I would like to know if it is possible to get the target schema, programmatically, inside a DLT.

In DLT pipeline settings, destination, target schema.

I want to run more idempotent pipelines. For example, my target table has the fields: reference_date, customer_id, val1, val2, etc

I would like to, BEFORE writing to it, get the max reference_date currently in the target table, so I can query appropriately the source tables.

Currently DLT does not allow to create another live table reading to it before.

I could use 'spark.table', but to make it fully automatic, I would like to have the target schema.

target_table_name = 'whatevertable'
 
@dlt.table(
     name = target_table_name
)
def update_target():
 
     max_date = (
            spark
            .table(get_dlt_target_schema() + '.' + target_table_name)
            .select(F.max('reference_date'))
    )
 
    ....
    ....
    ....

Thank you

Anonymous · ‎04-24-2023

@Gustavo Martins :

I see, thank you for the clarification. In that case, you can use the spark.conf.get("spark.sql.warehouse.dir") method to get the location of the default database directory, which is typically the root directory of the Databricks File System (DBFS). From there, you can construct the path to the table's metadata file, which includes the schema information.

Here's an example:

target_table_name = 'whatevertable'
 
@dlt.table(
     name=target_table_name
)
def update_target():
    dbfs_root = spark.conf.get("spark.sql.warehouse.dir")
    target_table_path = f"{dbfs_root}/{target_table_name}"
    target_table_metadata = spark.read.format("parquet").load(f"{target_table_path}/_metadata")
    target_table_schema = target_table_metadata.schema.simpleString()
 
    max_date = (
            spark
            .table(f"`{target_table_schema}`.`{target_table_name}`")
            .select(F.max('reference_date'))
    )
 
    ...

This code reads the _metadata file of the target table to get its schema information, which is then used to construct the full target table path. You can then use the full schema-qualified table name to access the table with the

spark.table() method.

Note that the spark.sql.warehouse.dir configuration property may not be set in some environments, in which case you may need to manually specify the root directory of your default database.

View solution in original post

Kaniz · ‎04-19-2023

Hi @Gustavo Martins, It's possible to get the target schema programmatically in a DLT notebook by reading the Delta table using PySpark.
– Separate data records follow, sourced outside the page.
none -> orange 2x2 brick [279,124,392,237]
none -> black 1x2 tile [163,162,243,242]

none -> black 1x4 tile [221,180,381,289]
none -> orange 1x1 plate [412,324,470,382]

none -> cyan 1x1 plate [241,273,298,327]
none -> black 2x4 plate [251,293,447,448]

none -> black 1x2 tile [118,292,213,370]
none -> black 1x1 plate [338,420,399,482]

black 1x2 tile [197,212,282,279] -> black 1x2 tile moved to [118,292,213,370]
Here's a way to achieve this by defining a function that gets the target schema from the target Delta table:

from pyspark.sql import SparkSession
 
spark = SparkSession.builder.getOrCreate()
 
def get_dlt_target_schema(target_table_name):
    # Read the target Delta table
    target_table_df = spark.read.format("delta").load(target_table_name)
 
    # Get the schema of the target table
    target_schema = target_table_df.schema
 
    return target_schema

Then, you can use this function in your update_target() function:

from pyspark.sql.functions import max as F_max
 
target_table_name = 'whatevertable'
 
@dlt.table(
    name=target_table_name
)
def update_target():
    target_schema = get_dlt_target_schema(target_table_name)
 
    max_date = (
        spark
        .table(target_table_name)
        .select(F_max('reference_date'))
    )
 
    # ...

However, there is a limitation to this approach. Since you are trying to read the same table you are defining using the @dlt.table decorator, you might run into issues when trying to read and write the same table within the same pipeline.
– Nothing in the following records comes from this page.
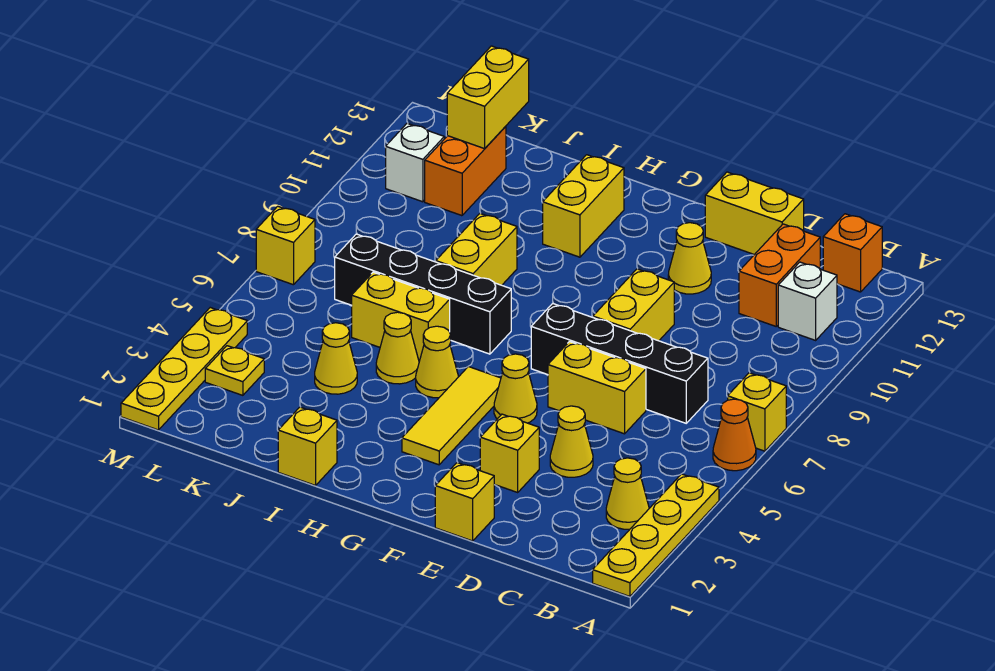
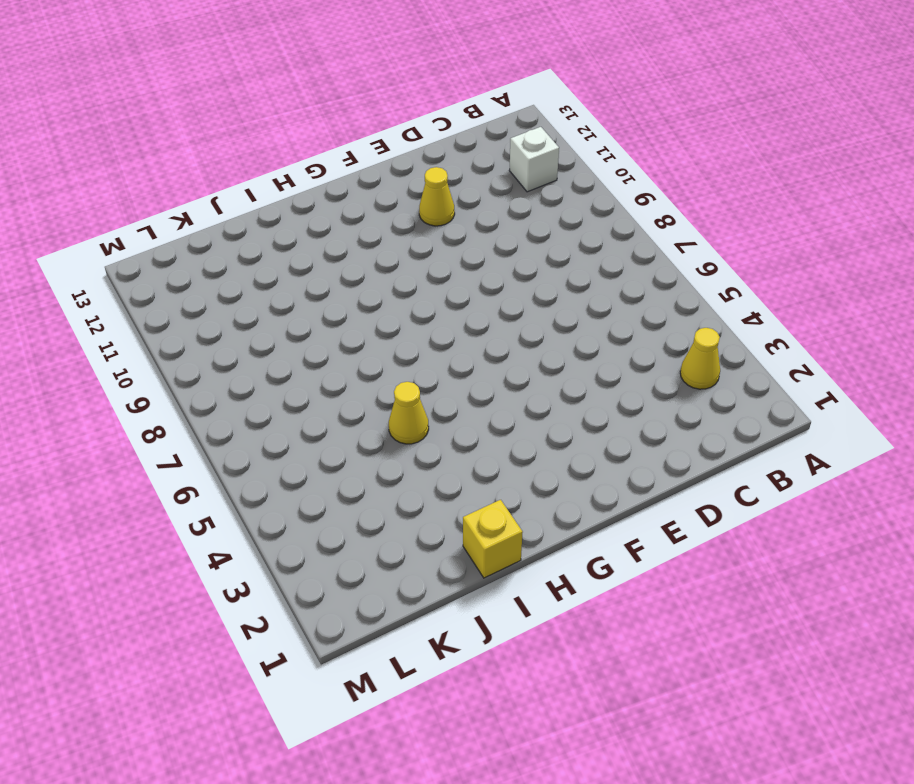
none -> yellow 1x4 plate [593,474,719,596]
none -> orange 1x1 cone [713,399,756,471]
none -> yellow 1x1 brick [728,373,786,451]
none -> orange 1x1 brick [823,214,882,292]

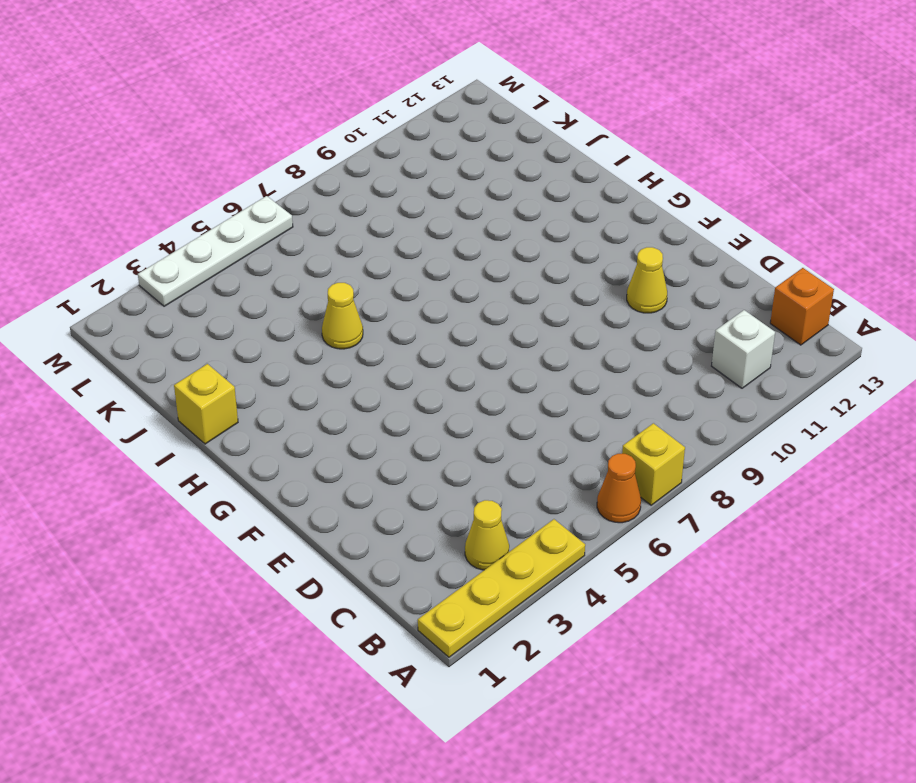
white 1x4 plate [138,196,293,306] -> yellow 1x4 plate [121,308,247,430]
none -> black 1x4 brick [531,304,708,423]
none -> orange 1x2 brick [739,224,820,326]
none -> yellow 1x1 cone [550,406,593,477]
none -> yellow 1x2 brick [548,342,646,434]

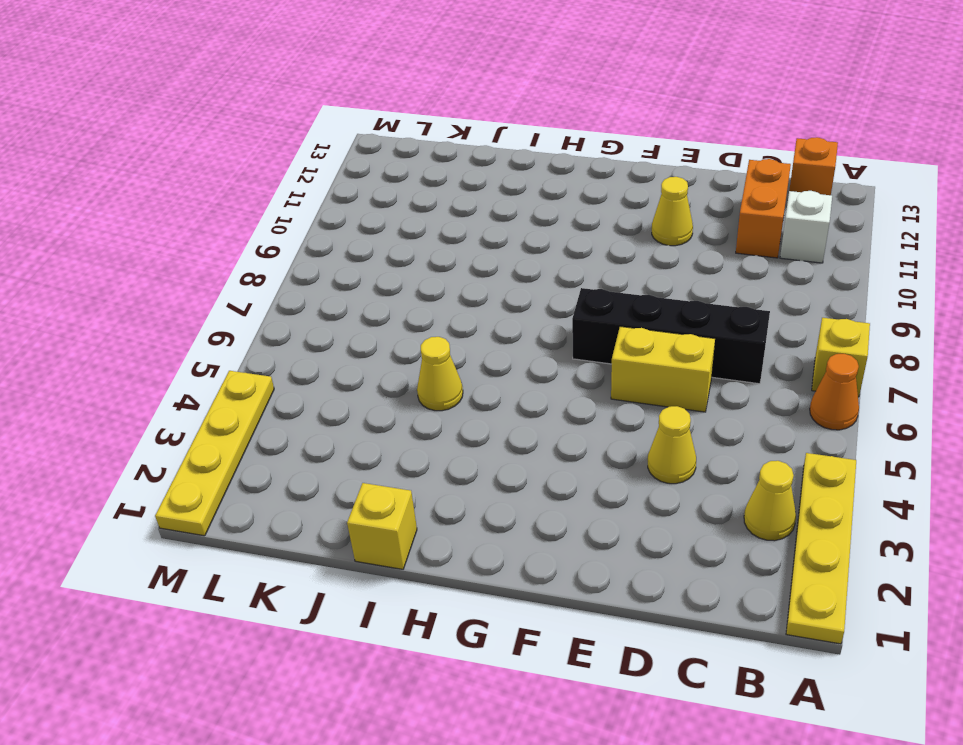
none -> yellow 1x2 brick [705,172,804,255]
none -> yellow 1x1 brick [435,463,494,541]
none -> yellow 1x1 brick [480,414,539,492]
none -> yellow 1x2 brick [593,269,674,341]

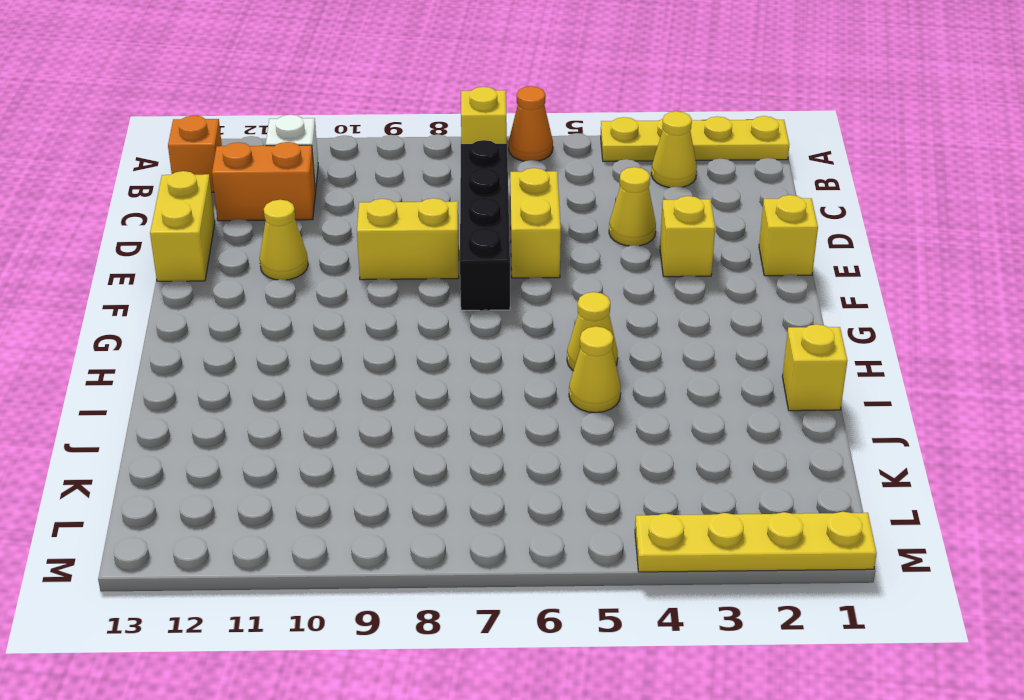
none -> yellow 1x1 cone [494,354,537,423]
none -> yellow 1x3 tile [402,367,501,465]
none -> black 1x4 brick [335,234,511,354]
none -> yellow 1x2 brick [543,155,624,257]

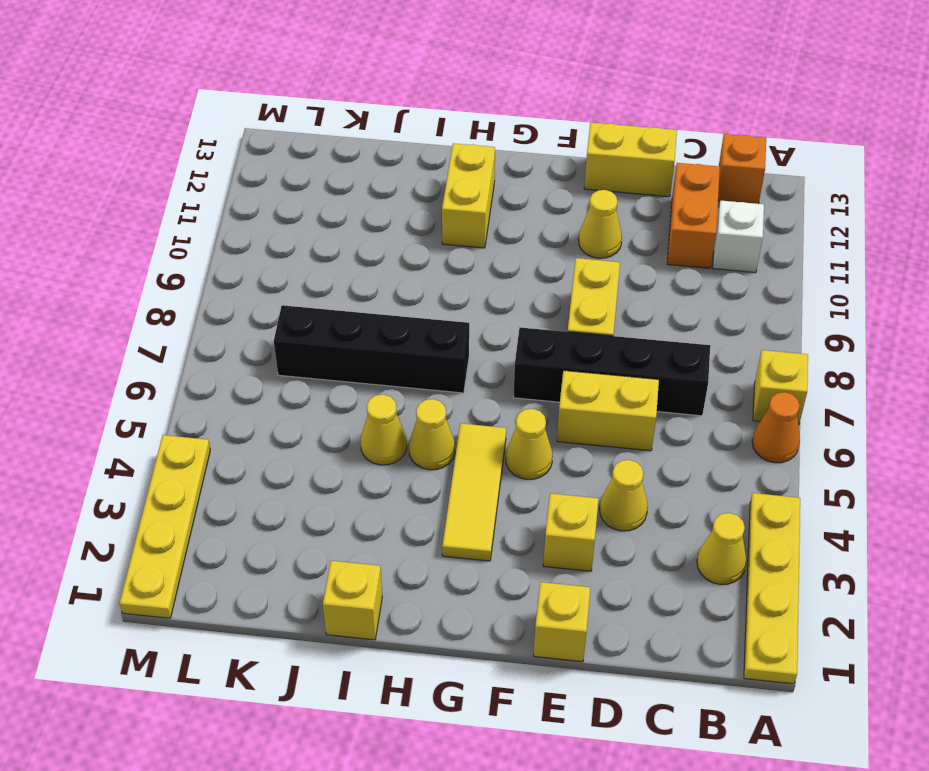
none -> yellow 1x2 brick [352,272,450,361]
none -> yellow 1x2 brick [436,213,517,285]
none -> yellow 1x1 cone [315,323,357,394]
none -> orange 1x2 brick [425,126,506,216]

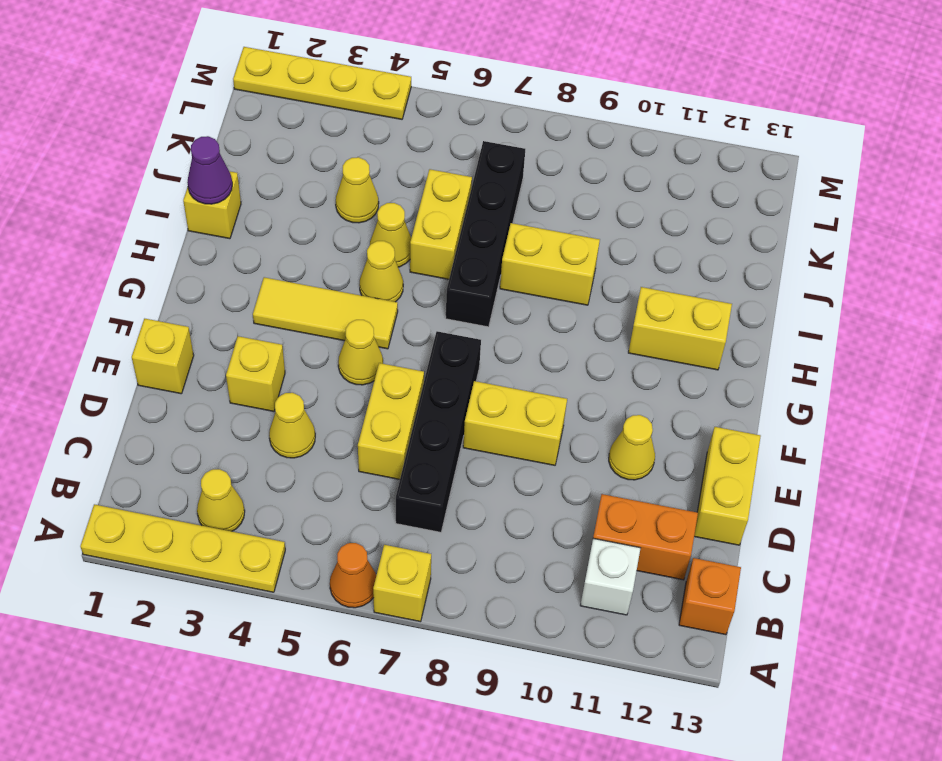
purple 1x1 cone [187,136,232,204] -> none
none -> orange 1x2 brick [425,126,506,216]
none -> yellow 1x1 plate [205,346,264,395]
none -> white 1x1 brick [386,123,444,202]
none -> yellow 1x1 brick [256,206,315,285]

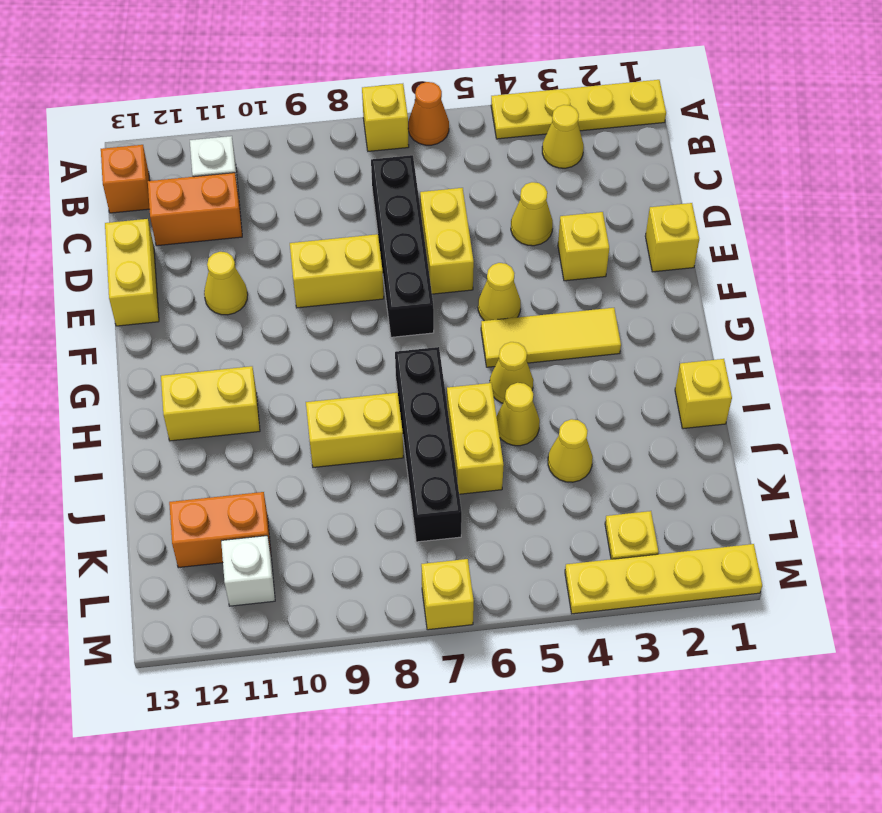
none -> yellow 1x2 brick [447,46,529,149]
A possible workaround for this is to use a different approach to query the maximum reference date from the target table outside of the DLT pipeline. You can read the target table using PySpark or a different method and pass the max reference date as a parameter to the DLT pipeline.

This way, you can avoid reading and writing the same table within the same pipeline.

Remember to replace the 'whatevertable' placeholder with the appropriate path to your Delta table

GuMart · ‎04-19-2023

Hi @Kaniz Fatma ,

Thank you for your reply.

About the limitations, I know, that is why I want to read a table with 'spark.table()' method.

And to be clear, what I mean with 'schema' is:

hive_metastore.<this_schema>.<the_target_table>

But what you suggested, using 'spark.table(<the_target_table>)' won't work, because if I don't use the full name (i.e., <this_schema>.<the_target_table>) it will assume the default schema, which is not the target schema (<this_schema>).

Because I could use the function 'current_database()', but again, this will return the default schema, and not the 'target schema for this DLT'.